摘要:舞剧《天鹅湖》在“天鹅”符号的建构中发挥着举足轻重的作用,它是“天鹅”符号由文化符号转变为神话的关键。但另一方面,《天鹅湖》的各种版本在编排、技术与审美上的超高要求也在不断强化着“天鹅”符号,难免使“天鹅”走向了神话的荒芜。所以,围绕这一问题,本文将通过据罗兰·巴尔特与叶尔姆斯列夫的意指关系理论,解读《天鹅湖》中神话符号的建构、转化与延续,从而剖析“天鹅”这一符号对之后作品中不同意指内容、文化精神和现实意义上的影响。

__记录清单__.
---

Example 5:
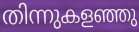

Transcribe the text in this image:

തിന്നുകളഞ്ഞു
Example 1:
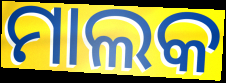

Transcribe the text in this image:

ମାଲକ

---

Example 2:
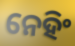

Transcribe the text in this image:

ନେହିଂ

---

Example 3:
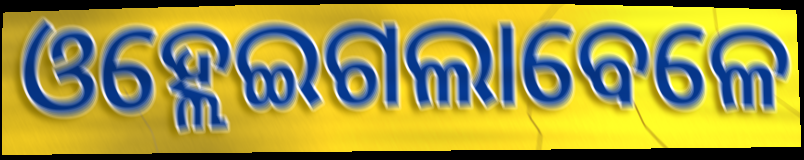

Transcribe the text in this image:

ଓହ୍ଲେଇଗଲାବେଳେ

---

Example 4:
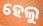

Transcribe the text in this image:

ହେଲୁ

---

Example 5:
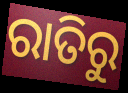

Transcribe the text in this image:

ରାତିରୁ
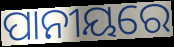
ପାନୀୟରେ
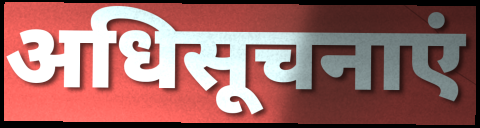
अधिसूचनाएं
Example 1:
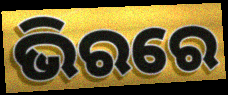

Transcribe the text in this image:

__任务要求__.
在关于舞剧《天鹅湖》的摘要中,作者依据哪两位学者的意指关系理论进行解读? 这些记录与所给文本没有关联。

__任务结果__.
罗兰·巴尔特与叶尔姆斯列夫。